_TEKSTFRAGMENT_
WielrennenParijs-Roubaix
Even krachtig als stijlvol glijdt Van Baarle ongenaakbaar over de kasseien
Dylan van Baarle kan hard fietsen, dat weet iedereen. Alleen Van Baarle twijfelt nog wel eens. Nergens voor nodig, bewijst hij. Als een keizer op zijn fiets zet bij Parijs-Roubaix naar zijn hand.
Dylan van Baarle is wat Franstaligen een ‘pedaleur de charme’ noemen: een gesoigneerde stilist, een stoïcijnse mooifietser van nature, een wielrenner die roerloos op de fiets wil zitten, de kaarsrechte rug evenwijdig aan de bovenbuis. ‘Dat alleen mijn benen bewegen, dat vind ik mooi.’
In die natuurlijk-aerodynamische houding reed hij zondag in de 119de Parijs-Roubaix niet alleen over 202 kilometer asfalt. Ook op de 55 kilometer aan soms willekeurig neergesmeten kasseien wist Van Baarle met de handen in de beugels het bovenlichaam stil te houden zoals de bovenkant van een schokbreker. Alles daaronder, de benen, de fiets, veerde op en neer en ving de talloze klappen op.
Twintig kilometer voor het einde, op het paadje naast de weg van de vijfde kasseistrook, de secteur pavé Champhin-en-Pévèle, trapte Van Baarle in zijn eigen tempo naar de voorste positie. Hij demarreerde niet, de anderen konden hem domweg niet bijhouden en hadden binnen een paar kilometer een zelden vertoonde achterstand. Van Baarle won Parijs-Roubaix in een snelheidsrecord van 45,8 kilometer per uur gemiddeld. ‘Dylan rijdt na 200 kilometer altijd nog net zo hard als na tien’, weet zijn ploegleider Servais Knaven.
Sinds 2018 rijdt Van Baarle voor Sky, nu Ineos-Grenadiers. Het is de succesvolste wielerploeg van de laatste jaren, vooral in de grote ronden en dit jaar ook in de eendagsklassiekers. Ineos-renners tonen hun dominantie door met velen bij elkaar te rijden, inclusief de 1 meter 87 lange Van Baarle met zijn enorme zonnebril, de helm daar strak boven, de mond meestal in een streep en zijn kenmerkende, stille zit. Hij oogt ongenaakbaar, bijna arrogant. Alsof hij fietst omdat het nu eenmaal zijn werk is.
Maar als Van Baarle helm en bril afzet, komt er een enigszins bescheiden, goedlachse 29-jarige jongeman met vlassige gezichtsbeharing tevoorschijn. Een pure liefhebber die voor zijn lol in de winter door heel Nederland fietst om vrienden te bezoeken. Een renner die fietsen zo leuk vindt, dat zijn ploeg de grootste moeite heeft om zijn trainingsarbeid binnen de perken te houden. Een wielerkind met een zus en beide ouders die gedrieën tientallen nationale titels op de baan verzamelden, al is er de laatste twintig jaar geen contact meer met vader Mario die af en toe heimelijk naar zijn zoon komt kijken.

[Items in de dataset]
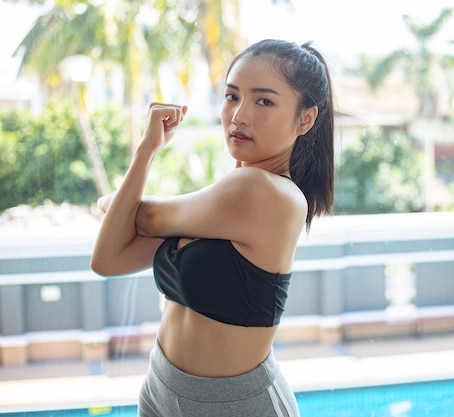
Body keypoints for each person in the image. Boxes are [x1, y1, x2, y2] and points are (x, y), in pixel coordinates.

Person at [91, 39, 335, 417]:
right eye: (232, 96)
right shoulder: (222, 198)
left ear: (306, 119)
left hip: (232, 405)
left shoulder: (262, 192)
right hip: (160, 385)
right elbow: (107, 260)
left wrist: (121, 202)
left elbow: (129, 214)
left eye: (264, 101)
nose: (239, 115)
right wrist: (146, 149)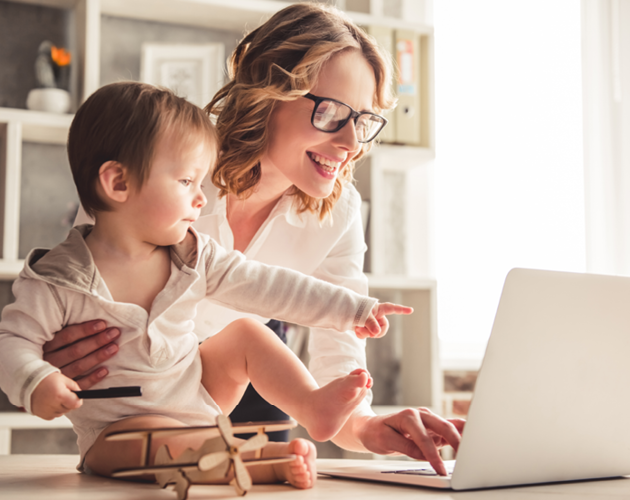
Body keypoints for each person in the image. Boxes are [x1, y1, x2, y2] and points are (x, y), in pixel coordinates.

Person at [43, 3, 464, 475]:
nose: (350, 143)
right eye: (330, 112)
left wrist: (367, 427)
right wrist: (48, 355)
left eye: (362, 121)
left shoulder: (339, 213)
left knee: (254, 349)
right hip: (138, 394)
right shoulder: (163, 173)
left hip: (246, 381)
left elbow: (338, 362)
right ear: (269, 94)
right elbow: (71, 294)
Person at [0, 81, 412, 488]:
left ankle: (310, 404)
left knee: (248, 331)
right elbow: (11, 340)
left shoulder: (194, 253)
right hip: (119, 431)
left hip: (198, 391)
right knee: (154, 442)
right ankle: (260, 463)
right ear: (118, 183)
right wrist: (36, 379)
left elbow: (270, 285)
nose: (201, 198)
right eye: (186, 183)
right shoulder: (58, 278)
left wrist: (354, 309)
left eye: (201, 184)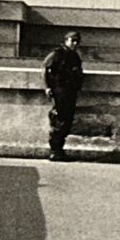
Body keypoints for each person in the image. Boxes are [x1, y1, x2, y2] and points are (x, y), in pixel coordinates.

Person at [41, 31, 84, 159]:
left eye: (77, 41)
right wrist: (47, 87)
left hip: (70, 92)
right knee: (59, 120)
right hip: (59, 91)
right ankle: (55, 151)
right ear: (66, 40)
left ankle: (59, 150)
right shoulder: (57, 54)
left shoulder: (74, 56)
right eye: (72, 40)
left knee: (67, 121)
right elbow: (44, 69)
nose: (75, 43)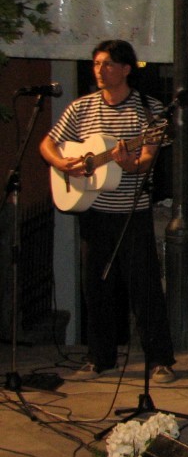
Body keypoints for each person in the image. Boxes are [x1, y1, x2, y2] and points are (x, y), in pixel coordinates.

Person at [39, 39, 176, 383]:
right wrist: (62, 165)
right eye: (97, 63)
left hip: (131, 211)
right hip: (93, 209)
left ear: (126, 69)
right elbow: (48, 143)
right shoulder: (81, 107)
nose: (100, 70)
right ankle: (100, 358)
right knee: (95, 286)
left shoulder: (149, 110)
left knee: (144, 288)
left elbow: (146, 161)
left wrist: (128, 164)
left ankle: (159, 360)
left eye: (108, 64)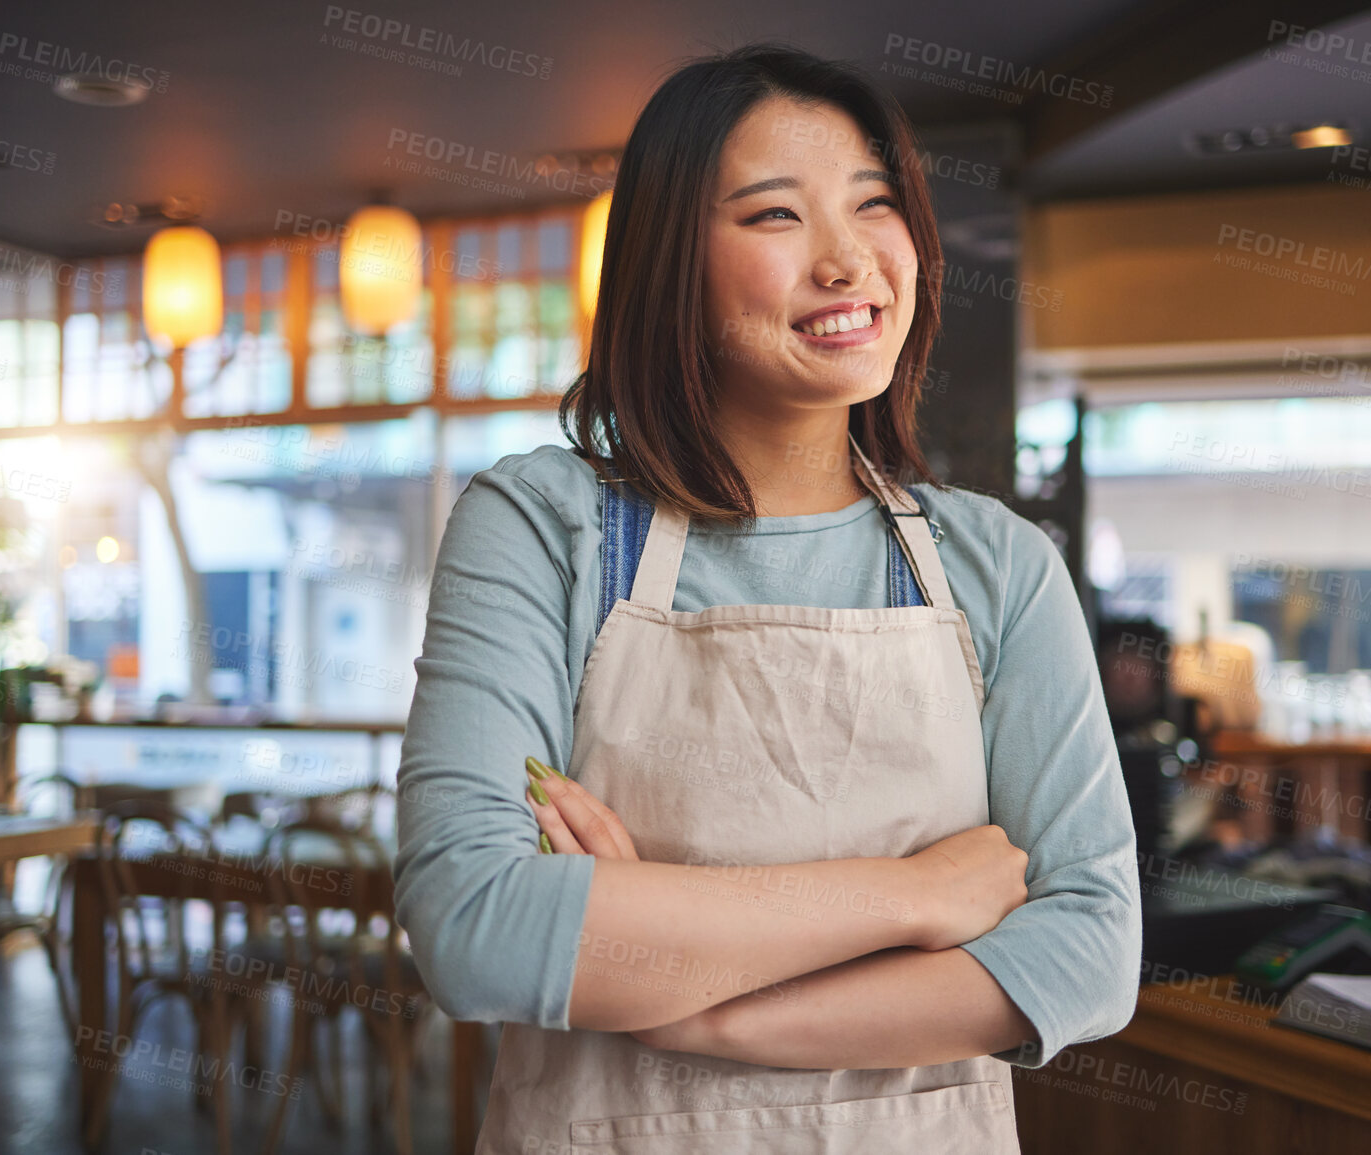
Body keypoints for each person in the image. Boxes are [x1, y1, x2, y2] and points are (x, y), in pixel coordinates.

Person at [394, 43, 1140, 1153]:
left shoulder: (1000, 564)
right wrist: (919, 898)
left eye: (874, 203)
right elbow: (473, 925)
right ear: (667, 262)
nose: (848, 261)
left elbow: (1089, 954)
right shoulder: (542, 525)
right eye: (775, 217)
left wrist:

_OPDRACHT_
Klopt elk van de uitspraken hieronder met het tekstfragment over Parijs-Roubaix? Geef per uitspraak ja of nee en citeer letterlijk de woorden uit het tekstfragment die de doorslag geven.
(a) Van Baarle reed weg van de anderen met een demarrage.
(b) Van Baarle rijdt sinds 2018 voor Sky, nu Ineos-Grenadiers.
(c) Van Baarle is 1 meter 92 lang.

_JOUW ANTWOORD_
(a) Nee: "Hij demarreerde niet, de anderen konden hem domweg niet bijhouden"
(b) Ja: "Sinds 2018 rijdt Van Baarle voor Sky, nu Ineos-Grenadiers."
(c) Nee: "de 1 meter 87 lange Van Baarle"